Modular Apartment Buildings

Click to Enlarge: Brooklyn developers are getting in on the act
having been inspired by China
Modular construction of residential high rises will rapidly aid in the major shift of American suburban population to urban areas. It also stands to provide sufficient amount of housing units to reduce social tensions in parts of the developing world where insufficient housing is a dangerous political issue.


The obscene and ridiculous fascination (although often interesting!) with shipping containers used as houses and office spaces shows that the public psyche approves of modular housing as a concept. Current container experiments may be fine as art projects or for disaster relief (although even that can be reconceptualized from the bottom up and mass produced) but real modular construction needs to be collectively thought about.

Military style techniques for rapid construction of modular housing were used to erect modern suburbia in the 1940s and 1950s starting with Levittown. Similar thought and application of elements of the military-industrial complex alongside Chinese construction companies can rapidly build new residential urban centers  in North America during the ongoing population shift there from suburbia. And throughout the world at large for that matter.

Ideally, most of the module would be printed in factories for extra speed and uniformity rather than assembled by robotic hands like cars. Modified supercargo ships can also be outfitted with printing factories to eliminate the need to load completed modules onto ships in the first place. Finished apartment buildings should allow for rapid disassembly/removal of modules every 20 years or so (to sell off/give away older modules to poorer areas of the globe the way old cars are sold off) and to allow replacement of modules in case of damage or fire.

Basic electrical, water, and insulation elements within the modules should also be readily accessible (for maintenance and appliance/furniture related modification) and introduced into the module during the printing process. Various insulating and protective coatings of nanomaterials are to be sprayed on just as naturally as on doors in a car assembly line process.

These days it is relatively easy to plan out a number of geometric module shapes to allow construction of much larger livingrooms and bedrooms from a few specialty modules. We're not talking a 50 story apartment project constructed of completely uniform boxes. Just like LEGO, diversity will arise from arrangement of a number of mass produced module parts. Some parts will be a lot more ubiquitous than others (think the equivalent of the connecting 6 hatch main module on the International Space Station that allows joining of other parts). But please no shipping container high rises for the love of god!

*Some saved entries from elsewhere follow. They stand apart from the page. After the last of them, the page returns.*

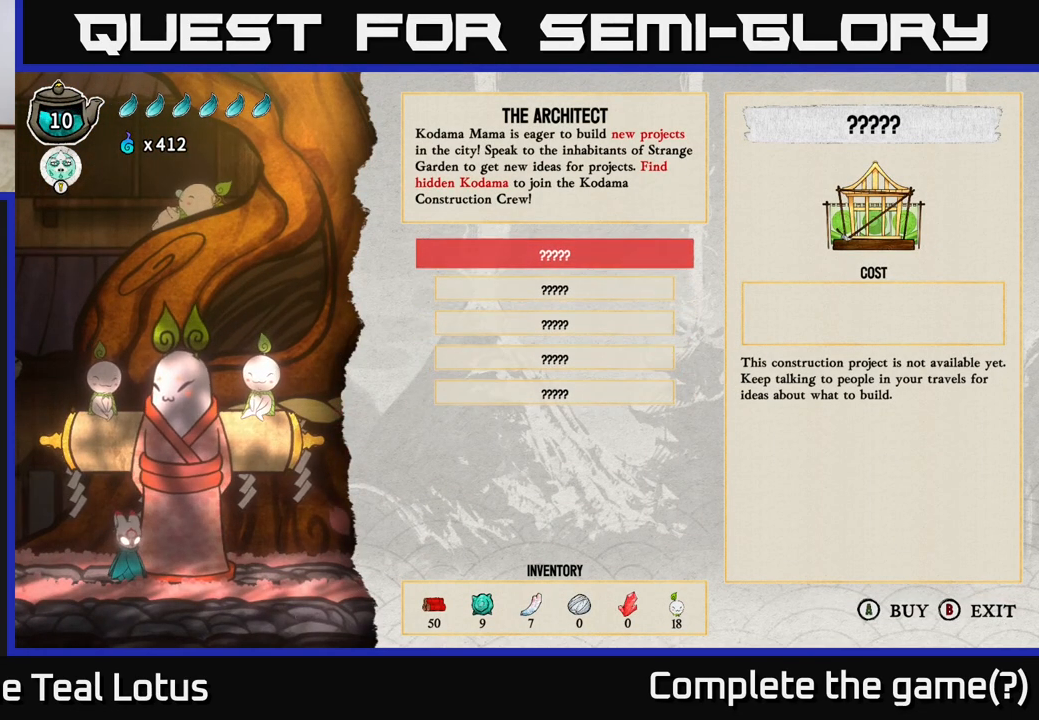
{"buttons": [], "left_stick": "down", "right_stick": "center", "events": [[117, "A", "down"], [300, "A", "up"], [433, "left_stick", "down"]]}
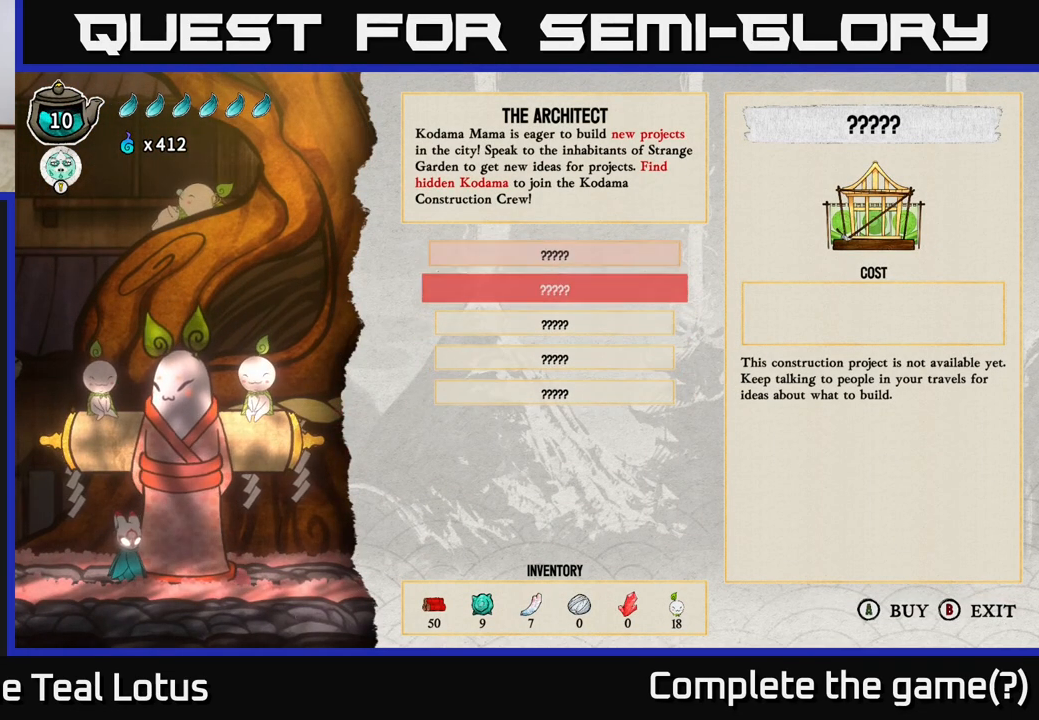
{"buttons": ["A"], "left_stick": "center", "right_stick": "center", "events": [[83, "A", "down"], [100, "left_stick", "center"], [233, "A", "up"], [267, "left_stick", "down"], [417, "A", "down"], [433, "left_stick", "center"]]}
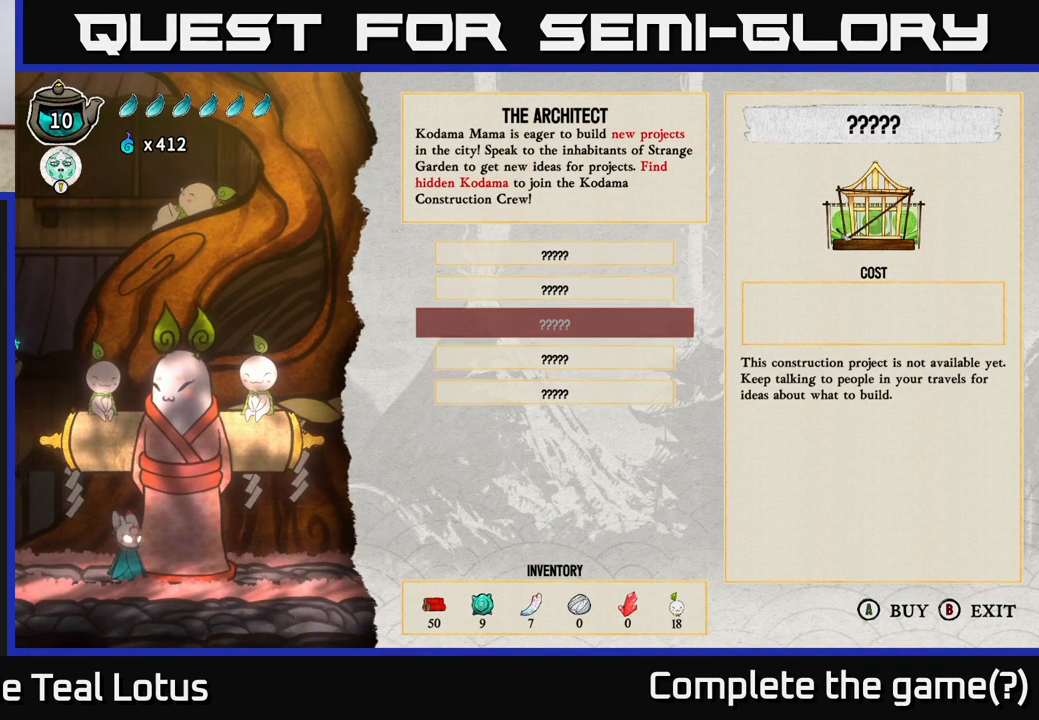
{"buttons": ["A"], "left_stick": "down", "right_stick": "center", "events": [[33, "A", "up"], [67, "left_stick", "down"], [200, "A", "down"], [233, "left_stick", "center"], [333, "A", "up"], [367, "left_stick", "down"], [483, "A", "down"]]}
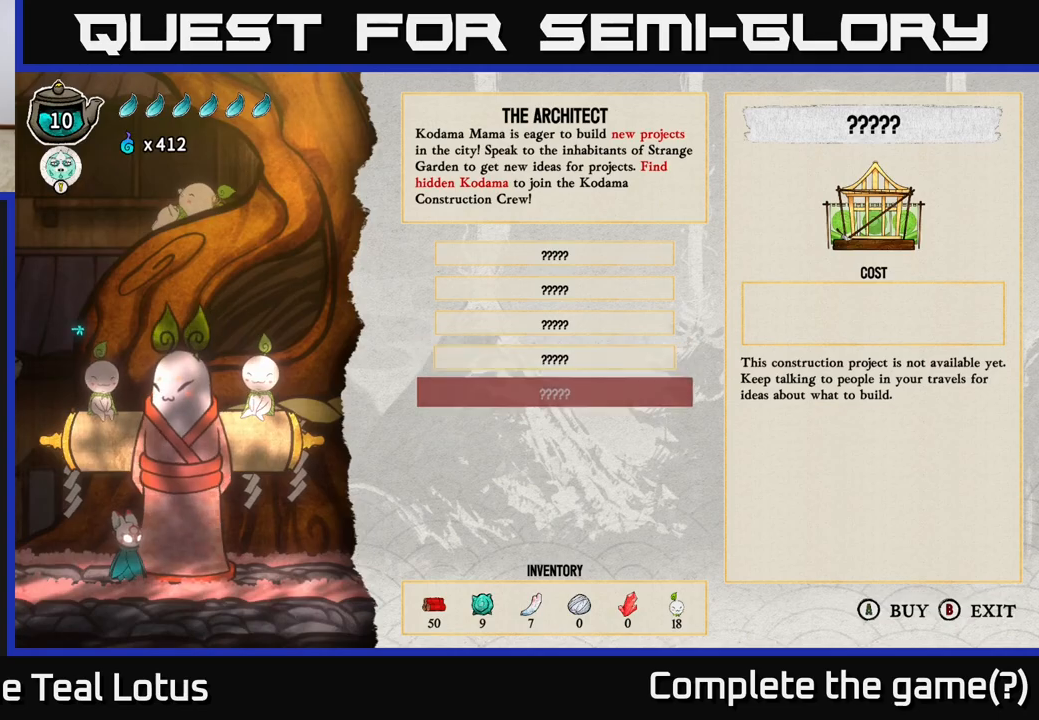
{"buttons": [], "left_stick": "center", "right_stick": "center", "events": [[17, "left_stick", "center"], [150, "A", "up"]]}
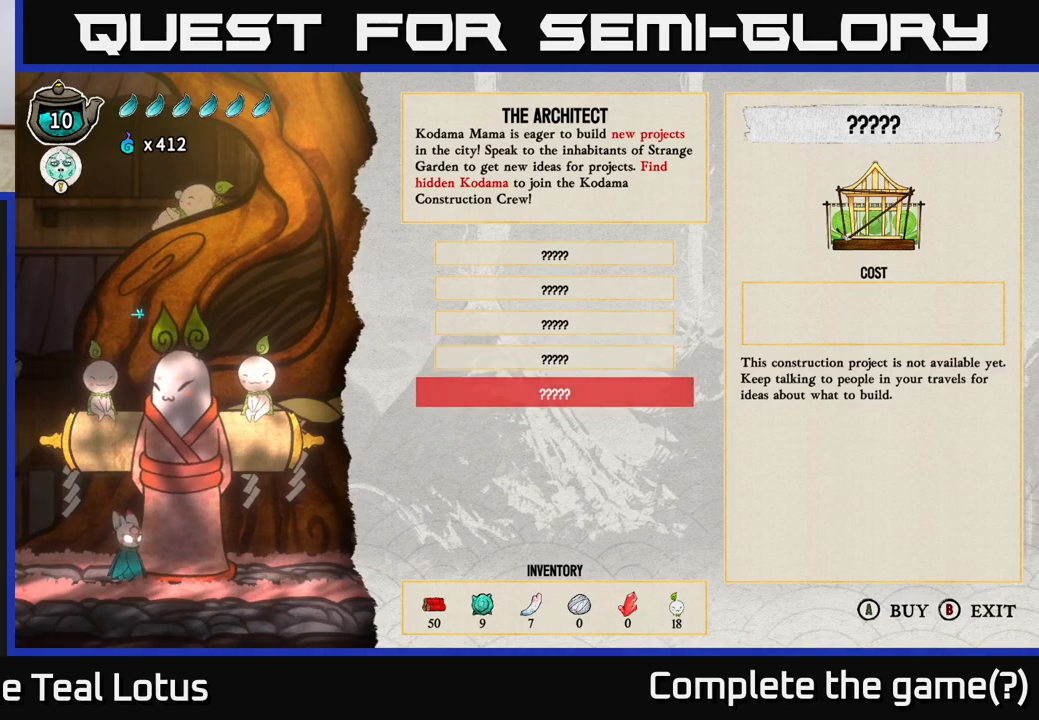
{"buttons": [], "left_stick": "left", "right_stick": "center", "events": [[100, "B", "down"], [233, "B", "up"], [483, "left_stick", "left"]]}
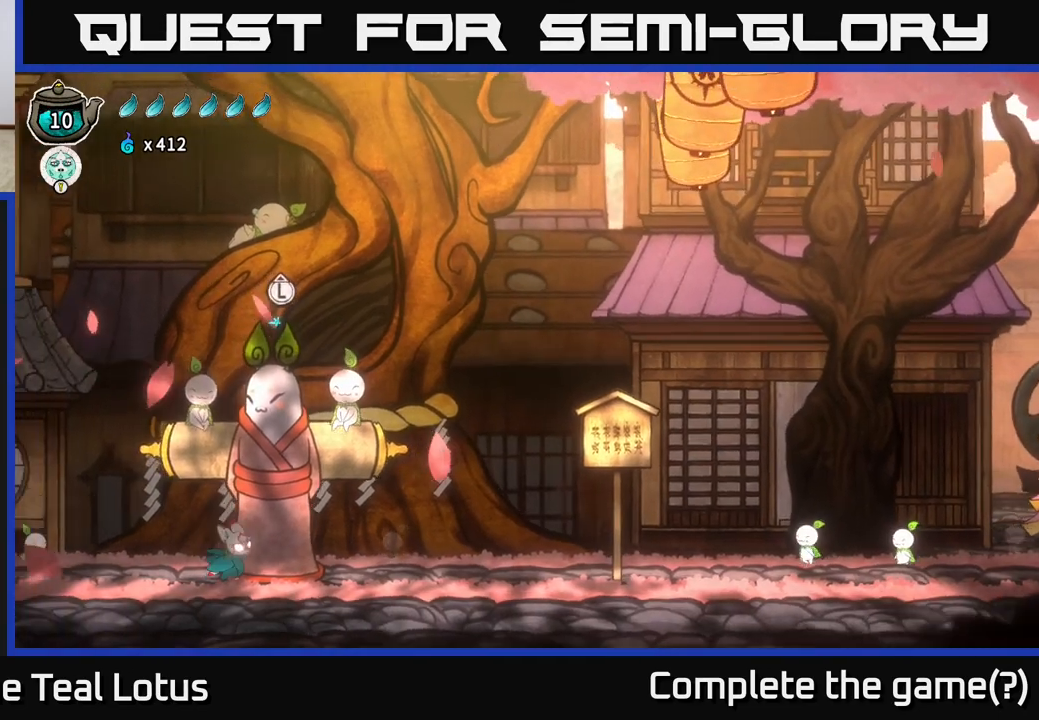
{"buttons": ["A", "X", "R2"], "left_stick": "left", "right_stick": "center", "events": [[117, "R2", "down"], [283, "A", "down"], [450, "X", "down"]]}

Those people choosing to remain in rural areas don't need to be discounted from this process. There is no need to remain in increasingly deteriorating wooden structures. Less high tech modular housing is currently primarily used for rural and suburban homes but it can be bumped up a notch in terms of materials from current cheap wooden models. Lets not forget that price comes down with economies of scale. To quote a previous article about modular hosing for rural areas:

"Modules are built "off the grid ready" with solar panels and clean water from air systems. A buyer modifies a module before buying the way one does a Dell computer and its parts. Since the price of a laptop went from thousands of dollars to 35 dollars (India also produced the world's cheapest car as well), mass production stands to do the same for housing. Entertainment and furniture systems can be added, subtracted, or reconfigured within individual modules. When one's kitchen becomes obsolete, the whole thing can be sold like a used car and replaced while keeping the rest of the house. This housing is not made of wood. People buy mass produced cars, yachts, and computers and there is no reason to not do the same for homes. It's about time to apply space tech for hyper efficient land living."


Some may complain that humans are not bees or ants to be "pigeonholed" like this. Well, current research shows that major urban human settlements are beginning to resemble massive ant colonies, However, when we understand the process, we can direct it and interject concepts like modularity into it to give extra psychological comfort, autonomy, and options for living space diversity. Currently as the world continues breakneck pace of urbanization, we're looking at roughly 300 mega cities being rapidly filled with corporate real estate developments or government projects. Paradoxically, single housing unit modularity or modularity of bedrooms, kitchens, bathrooms, etc allows for visual architectural diversity through rearrangement on an apartment complex by apartment complex basis. Outside, the residential high rises may look like relatively uniform glass/21st century concrete tombs but inside there would be all the diversity desired for families of various sizes and backgrounds.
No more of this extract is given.